With ExxonMobil ramping up preparatio­ns here to begin extracting oil from its Liza-1 well offshore, this imminent lifting of reporting requiremen­ts by the Trump administra­tion will worry transparen­cy advocates in Guyana and other countries. Reuters said it would also give a competitiv­e edge to U.S. oil companies over their counterpar­ts in other countries.

President Donald Trump is expected to soon sign the resolution killing the rule, which had been aimed at discouragi­ng shady dealing in far-flung nations.

Reuters said that the rule was among a handful of regulation­s ushered in during the final months of Barack Obama’s presidency that the Republican-controlled Congress has targeted as overly burdensome for the U.S. economy.

Reversing the regulation leaves Canadian and European natural resource companies with far more stringent reporting standards for payments to foreign government­s than U.S. behemoths like Exxon Mobil Corp and Chevron Corp .

Certain details of contract negotiatio­ns and terms of bids to access reserves must be revealed under the Canadian and European rules, Reuters said. That could provide American companies a glimpse of their rivals’ negotiatin­g tactics around the globe, without having to show their hands in return.

“It definitely could put Canada at a disadvanta­ge because we are fairly stringent on our rules, both domestical­ly and internatio­nally, on how our companies operate,” said Mark Salkeld, chief executive officer of the Petroleum Services Associatio­n of Canada, an industry trade group.

European oil company Royal Dutch Shell Plc, meanwhile, pointed out that a U.S. reversal of the transparen­cy requiremen­ts would go against the broader global trend in the notoriousl­y murky industry, Reuters added.

“The trend that we have, with access to informatio­n, with bringing distant countries into our space all the time, we will have to live with that. I don’t think any single political system can turn that around,” Shell CEO Ben van Beurden told reporters when asked about the proposed U.S. regulation change.

A European Commission spokeswoma­n, Vanessa Mock, told Reuters that Europe has no plans to weaken its own rules as a result of the U.S. reversal.

Mandated by the 2010 Dodd-Frank Wall Street reform law, the U.S. Securities and Exchange Commission’s extraction rule was finalized last summer and was scheduled to take effect next year. Democratic proponents of the rule said it would help to curb corruption in foreign nations.
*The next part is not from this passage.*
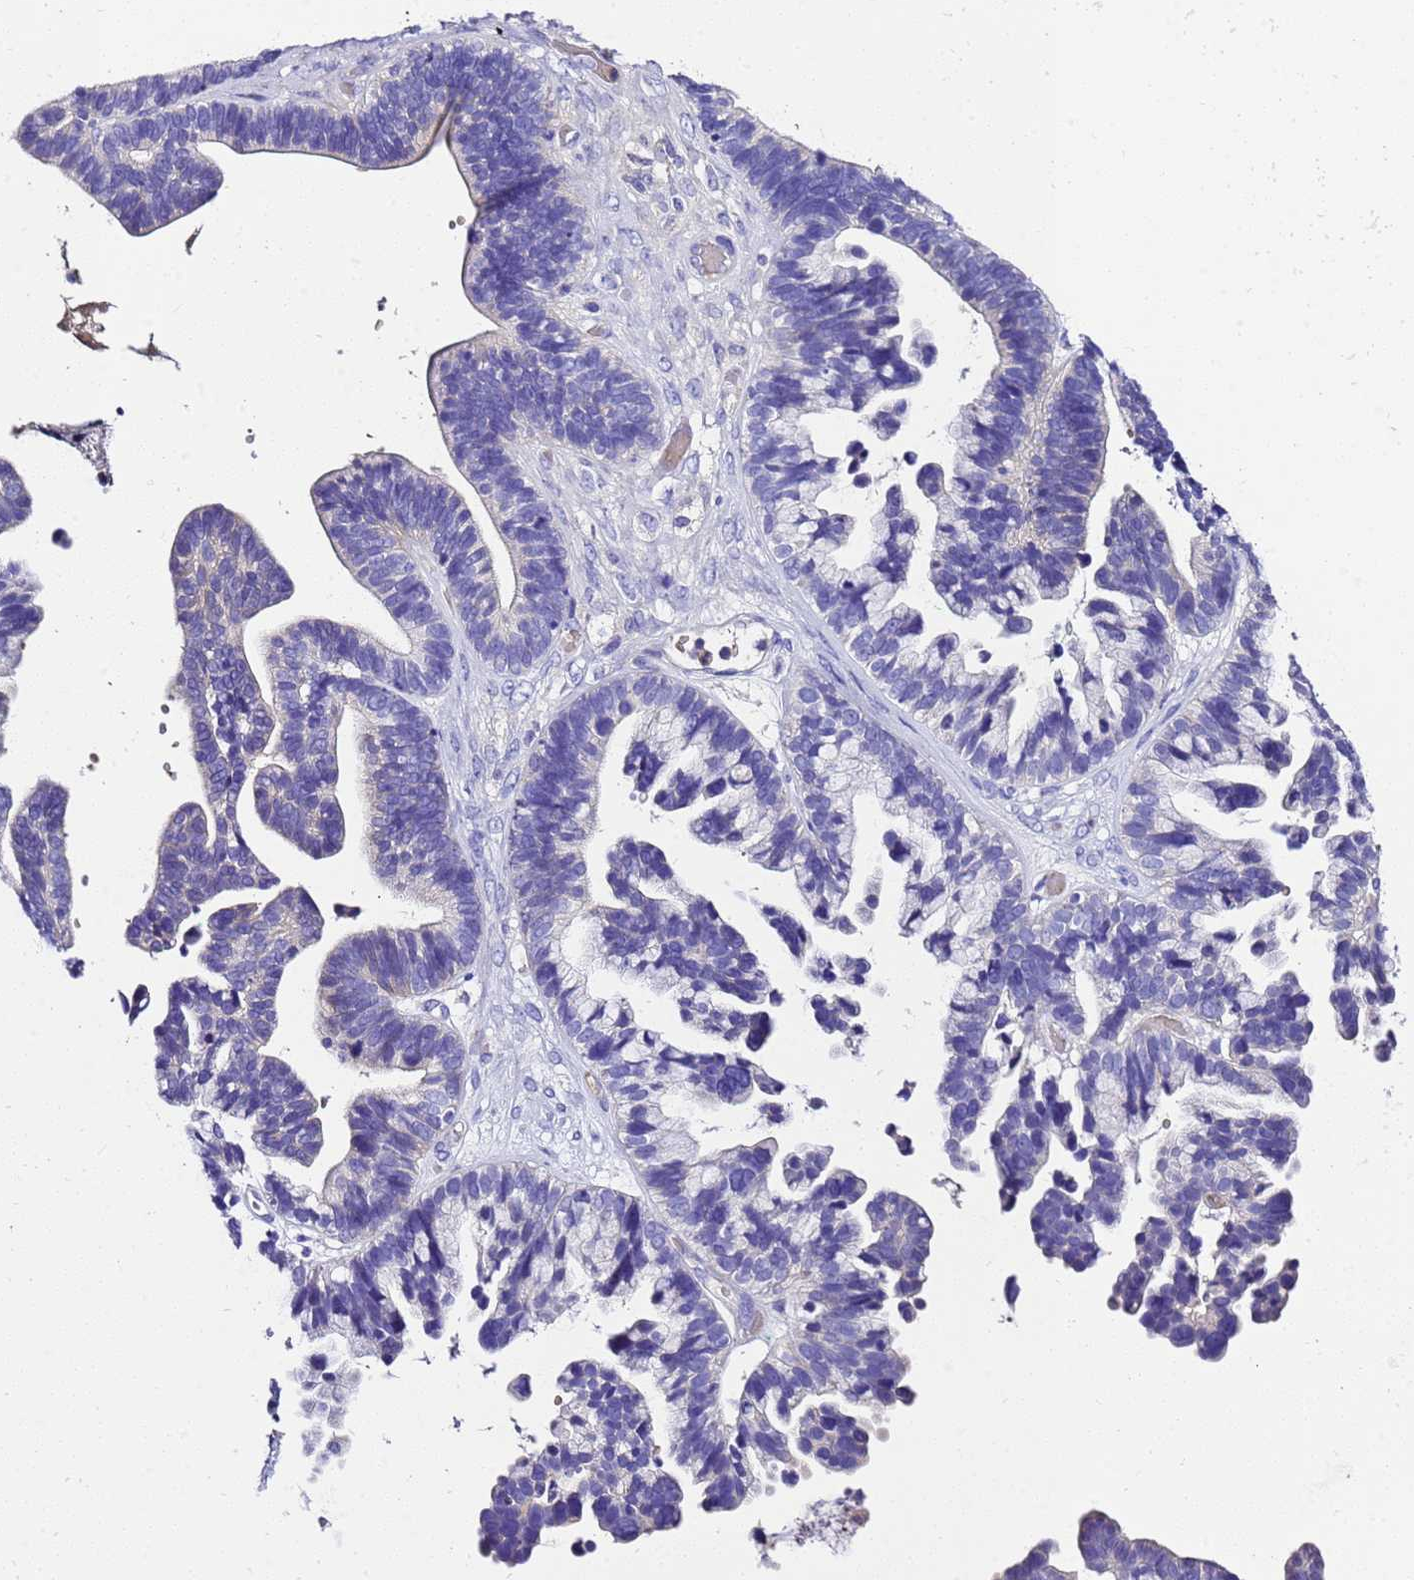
{"staining": {"intensity": "negative", "quantity": "none", "location": "none"}, "tissue": "ovarian cancer", "cell_type": "Tumor cells", "image_type": "cancer", "snomed": [{"axis": "morphology", "description": "Cystadenocarcinoma, serous, NOS"}, {"axis": "topography", "description": "Ovary"}], "caption": "Serous cystadenocarcinoma (ovarian) was stained to show a protein in brown. There is no significant expression in tumor cells.", "gene": "UGT2A1", "patient": {"sex": "female", "age": 56}}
Canadian and European regulation­s were modeled after the Dodd-Frank efforts. But the rule was quickly targeted by congressio­nal Republican­s after victories in the November election that brought President Donald Trump and his anti-regulation, pro-energy agenda into the White House.

Trump has signaled a sweeping reduction in regulation to bolster the American drilling and mining industries, including undoing Obama’s initiative­s to combat climate change.